§ Input for this task:
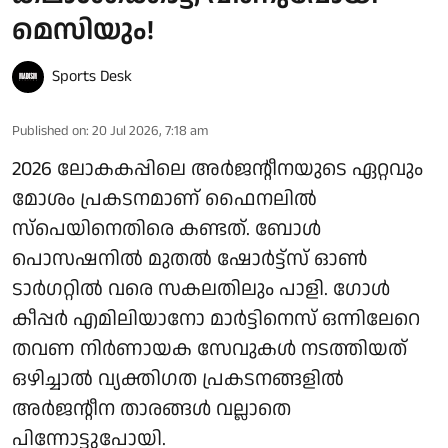
മെസിയും!
Sports Desk
Published on
:
20 Jul 2026, 7:18 am
2026 ലോകകപ്പിലെ അർജന്റീനയുടെ ഏറ്റവും
മോശം പ്രകടനമാണ് ഫൈനലിൽ
സ്‌പെയിനെതിരെ കണ്ടത്. ബോൾ
പൊസഷനിൽ മുതൽ ഷോർട്ട്‌സ് ഓൺ
ടാർഗറ്റിൽ വരെ സകലതിലും പാളി. ഗോൾ
കീപ്പർ എമിലിയാനോ മാർട്ടിനെസ് ഒന്നിലേറെ
തവണ നിർണായക സേവുകൾ നടത്തിയത്
ഒഴിച്ചാൽ വ്യക്തിഗത പ്രകടനങ്ങളിൽ
അർജന്റീന താരങ്ങൾ വല്ലാതെ
പിന്നോട്ടുപോയി.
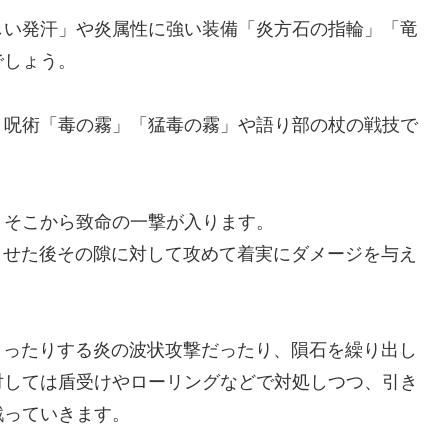
しい発汗」や炎属性に強い装備「炎方石の指輪」「竜
でしょう。
、呪術「毒の霧」「猛毒の霧」や語り部の杖の戦技で
、そこから致命の一撃が入ります。
させた後その隙に対して攻めて着実にダメージを与え
まったりする炎の波状攻撃だったり、隕石を繰り出し
対しては盾受けやローリングなどで対処しつつ、引き
戦っていきます。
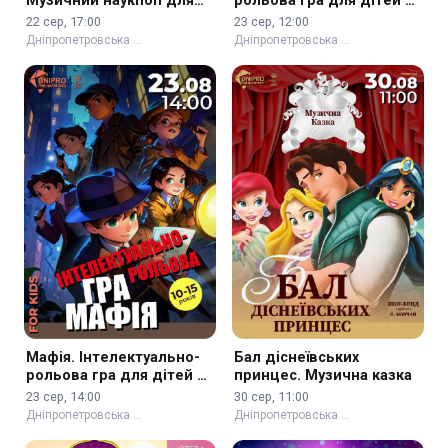
Музичний наукпоп для
рольова гра для дітей 6-
всієї родини
8 років
22 сер, 17:00
23 сер, 12:00
Дніпропетровська …
Дніпропетровська …
Мафія. Інтелектуально-
Бал діснеївських
рольова гра для дітей 6-
принцес. Музична казка
8 років
23 сер, 14:00
30 сер, 11:00
Дніпропетровська …
Дніпропетровська …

§ Goal of the exercise:
Please output the lines as a JSON list of strings, one string per line, starting with the line that contains "しい発汗」や炎属性に強い装備「炎方石の指輪」「竜" and going on through the last line above. Skip blank lines and leave out the pictures.

§ Task answer:
[
  "しい発汗」や炎属性に強い装備「炎方石の指輪」「竜",
  "でしょう。",
  "、呪術「毒の霧」「猛毒の霧」や語り部の杖の戦技で",
  "、そこから致命の一撃が入ります。",
  "させた後その隙に対して攻めて着実にダメージを与え",
  "まったりする炎の波状攻撃だったり、隕石を繰り出し",
  "対しては盾受けやローリングなどで対処しつつ、引き",
  "戦っていきます。",
  "Музичний наукпоп для",
  "рольова гра для дітей 6-",
  "всієї родини",
  "8 років",
  "22 сер, 17:00",
  "23 сер, 12:00",
  "Дніпропетровська …",
  "Дніпропетровська …",
  "Мафія. Інтелектуально-",
  "Бал діснеївських",
  "рольова гра для дітей 6-",
  "принцес. Музична казка",
  "8 років",
  "23 сер, 14:00",
  "30 сер, 11:00",
  "Дніпропетровська …",
  "Дніпропетровська …"
]